# ACTIVITIES
1. Name every feature of the skeleton that the anthropologist studied, according to the Kennewick Man passage.
2. Reproduce part of the Kennewick Man passage word for word, beginning at the words "The anthropologist examined" and stopping after the words "owns the bones?".

# PASSAGE SHOWN
•••

A man with a stone spear-point in his right hip is currently the subject of an ugly court battle in Portland, Oregon.
The case is not about assault or murder -- this man died 9,000 years ago. The argument is about who he was, where he came from, and where he's going.
The human remains known as Kennewick Man are named for the town in eastern Washington State where he was found in 1996. Two speedboat racing fans stumbled across his skull on the banks of the Columbia River while watching a race. They reported the skull to police, who found more bones nearby. The local coroner and an anthropologist were called in to help solve the mystery of the bones' past.
The anthropologist examined the site where the remains were found. He studied the height, skull shape and jaw of the skeleton. His first guess was that the skeleton belonged to a pioneer from the 1800s who died in his 40s or 50s.
But another scientist said the spear-point in the hip looked older -- at least 5,000 years older. Then a scientific laboratory using a carbon dating test put the bones at 9,000 years old. That test set off a legal battle about who owned the remains.
Who owns the bones?
The Army Corps of Engineers, an agency of the U.S. government, was in charge of the site where the bones were found. The Corps decided that the remains should be turned over to the region's American Indian tribes in accordance with a 1990 federal law on Native American rights.

•••

# GIVEN DATA
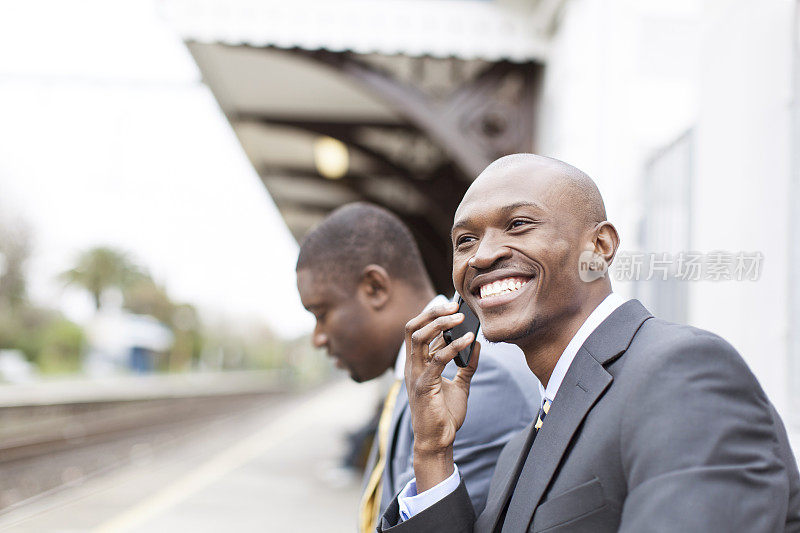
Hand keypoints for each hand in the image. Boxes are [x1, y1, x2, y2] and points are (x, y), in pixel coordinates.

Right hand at [404, 302, 480, 491]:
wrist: (439, 441)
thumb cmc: (445, 414)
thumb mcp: (461, 385)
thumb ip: (467, 365)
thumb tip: (477, 343)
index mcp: (417, 363)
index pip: (417, 330)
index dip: (432, 315)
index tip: (452, 306)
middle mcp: (412, 366)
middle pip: (413, 327)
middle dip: (432, 313)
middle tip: (454, 307)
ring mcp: (415, 375)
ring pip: (419, 337)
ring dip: (440, 324)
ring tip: (460, 318)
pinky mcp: (424, 386)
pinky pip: (436, 360)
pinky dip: (453, 347)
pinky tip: (469, 341)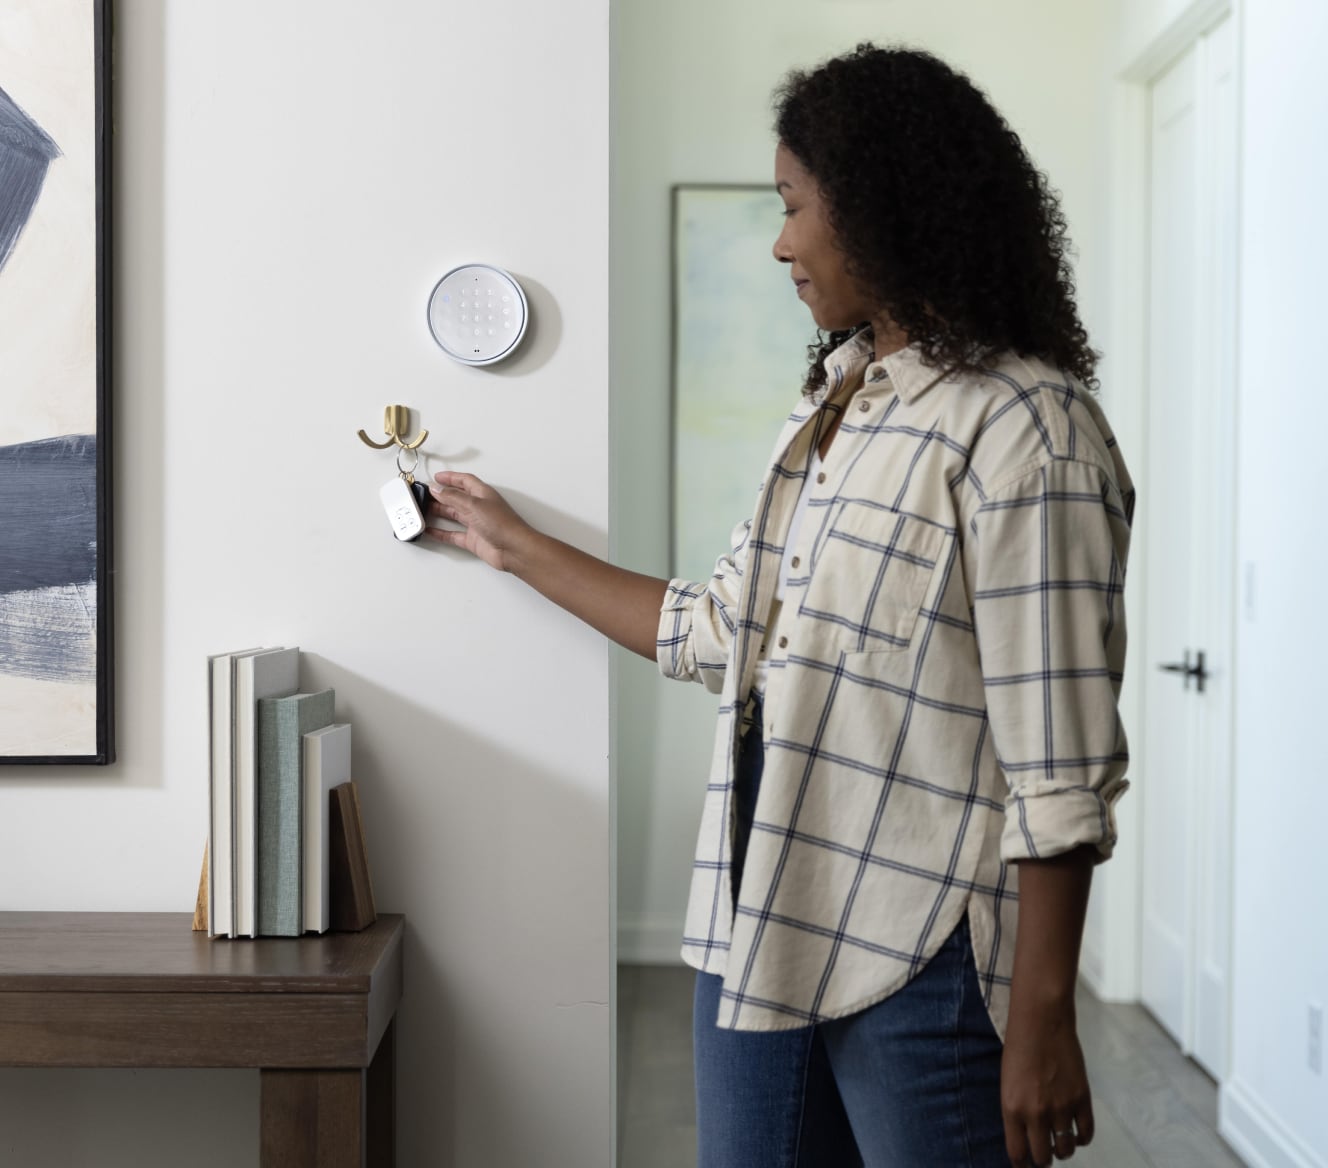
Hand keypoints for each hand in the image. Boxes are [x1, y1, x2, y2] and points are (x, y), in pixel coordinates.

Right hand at [426, 471, 535, 571]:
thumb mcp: (474, 505)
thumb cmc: (502, 524)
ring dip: (439, 511)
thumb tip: (437, 488)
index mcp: (482, 494)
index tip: (436, 477)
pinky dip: (441, 533)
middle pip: (457, 498)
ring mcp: (476, 524)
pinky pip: (453, 535)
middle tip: (424, 493)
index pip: (465, 481)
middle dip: (441, 495)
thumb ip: (453, 497)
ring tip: (423, 509)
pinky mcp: (473, 540)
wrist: (513, 549)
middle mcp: (479, 508)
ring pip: (453, 515)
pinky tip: (430, 530)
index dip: (451, 478)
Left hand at [1000, 1004, 1093, 1165]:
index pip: (1018, 1154)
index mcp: (1011, 1109)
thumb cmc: (1019, 1050)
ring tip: (1059, 1142)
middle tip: (1043, 1153)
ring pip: (1066, 1149)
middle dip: (1043, 1159)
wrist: (1041, 1022)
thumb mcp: (1008, 1084)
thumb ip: (1016, 1113)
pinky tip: (1075, 1132)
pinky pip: (1086, 1134)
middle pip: (1042, 1158)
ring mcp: (1061, 1107)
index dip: (1022, 1164)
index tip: (1025, 1165)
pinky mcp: (1082, 1099)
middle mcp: (1036, 1113)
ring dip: (1062, 1149)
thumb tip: (1025, 1139)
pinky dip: (1081, 1138)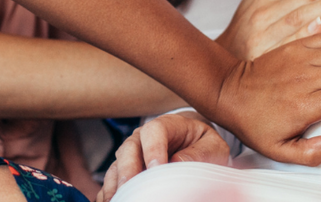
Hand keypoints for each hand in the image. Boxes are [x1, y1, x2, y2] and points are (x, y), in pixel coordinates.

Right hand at [97, 112, 228, 200]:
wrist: (195, 144)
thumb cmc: (204, 145)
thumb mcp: (212, 146)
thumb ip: (197, 153)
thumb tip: (175, 163)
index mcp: (166, 125)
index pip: (153, 132)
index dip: (153, 150)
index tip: (156, 170)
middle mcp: (142, 137)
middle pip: (129, 149)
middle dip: (129, 170)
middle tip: (130, 188)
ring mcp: (131, 153)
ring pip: (117, 165)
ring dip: (116, 183)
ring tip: (118, 199)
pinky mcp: (125, 170)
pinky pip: (112, 179)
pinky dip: (109, 191)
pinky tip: (109, 201)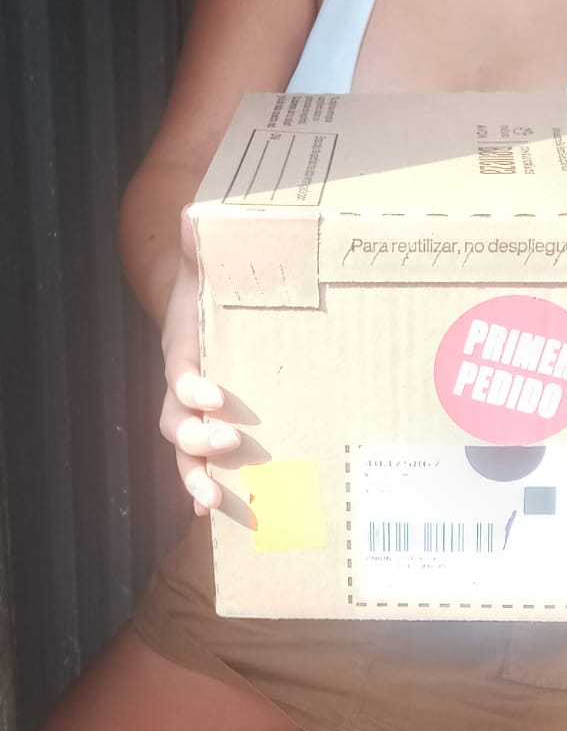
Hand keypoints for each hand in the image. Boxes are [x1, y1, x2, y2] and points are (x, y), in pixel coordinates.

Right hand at [159, 209, 239, 514]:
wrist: (216, 307)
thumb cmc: (218, 287)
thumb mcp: (212, 262)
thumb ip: (205, 245)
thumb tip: (195, 217)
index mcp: (186, 348)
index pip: (179, 370)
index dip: (189, 384)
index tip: (211, 393)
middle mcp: (184, 389)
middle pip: (175, 421)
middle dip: (196, 437)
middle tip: (226, 442)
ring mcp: (197, 416)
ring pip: (185, 453)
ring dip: (196, 476)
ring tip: (213, 498)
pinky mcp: (215, 433)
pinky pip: (204, 466)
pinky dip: (205, 490)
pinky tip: (217, 514)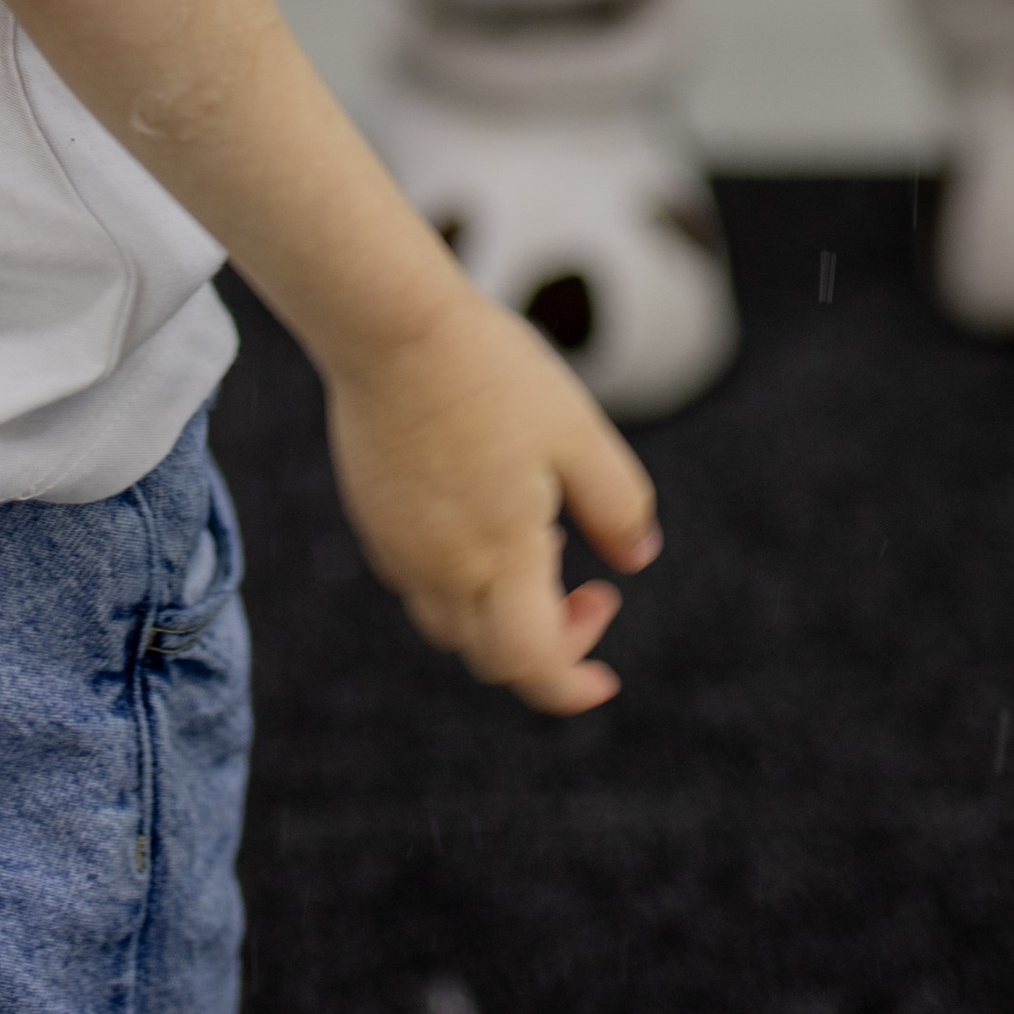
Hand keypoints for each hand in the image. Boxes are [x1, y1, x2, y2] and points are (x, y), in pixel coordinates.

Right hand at [324, 278, 660, 716]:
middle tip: (591, 591)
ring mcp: (398, 549)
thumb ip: (617, 505)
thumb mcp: (578, 432)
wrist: (389, 325)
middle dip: (551, 647)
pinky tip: (488, 514)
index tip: (607, 678)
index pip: (534, 668)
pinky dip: (465, 582)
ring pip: (453, 626)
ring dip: (505, 616)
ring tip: (541, 539)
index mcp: (501, 557)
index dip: (573, 688)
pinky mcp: (375, 520)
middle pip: (494, 659)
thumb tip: (638, 559)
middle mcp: (441, 570)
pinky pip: (421, 583)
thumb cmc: (492, 373)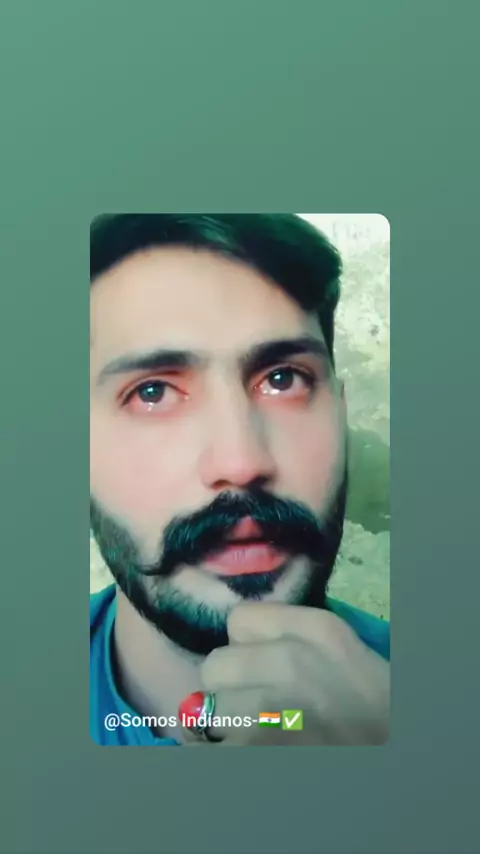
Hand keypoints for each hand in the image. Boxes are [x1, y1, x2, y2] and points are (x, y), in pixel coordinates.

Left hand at [185, 603, 388, 745]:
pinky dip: (223, 757)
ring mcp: (276, 710)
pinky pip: (214, 750)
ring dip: (229, 728)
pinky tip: (251, 757)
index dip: (246, 647)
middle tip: (257, 709)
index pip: (240, 620)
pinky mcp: (261, 750)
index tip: (262, 668)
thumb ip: (297, 641)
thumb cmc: (378, 716)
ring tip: (261, 736)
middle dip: (230, 689)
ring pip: (213, 711)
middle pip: (216, 665)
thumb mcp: (349, 659)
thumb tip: (238, 641)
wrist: (397, 760)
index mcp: (320, 631)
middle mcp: (294, 662)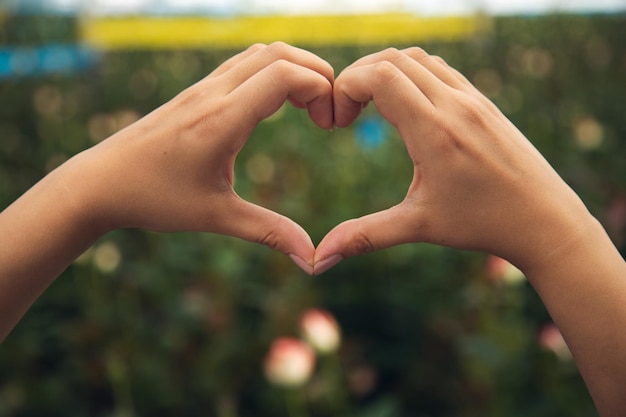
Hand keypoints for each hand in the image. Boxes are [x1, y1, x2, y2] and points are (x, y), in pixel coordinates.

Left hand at [68, 42, 333, 272]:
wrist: (99, 183)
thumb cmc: (154, 199)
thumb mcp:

•••

# RESULTS FOR THE EXERCISE
1.
- Height
- Skull shape
- Jaw

2.
The anthropologist examined the site where the remains were found. He studied the height, skull shape and jaw of the skeleton. His first guess was that the skeleton belonged to a pioneer from the 1800s who died in his 40s or 50s.
But another scientist said the spear-point in the hip looked older -- at least 5,000 years older. Then a scientific laboratory using a carbon dating test put the bones at 9,000 years old. That test set off a legal battle about who owned the remains.
Who owns the bones?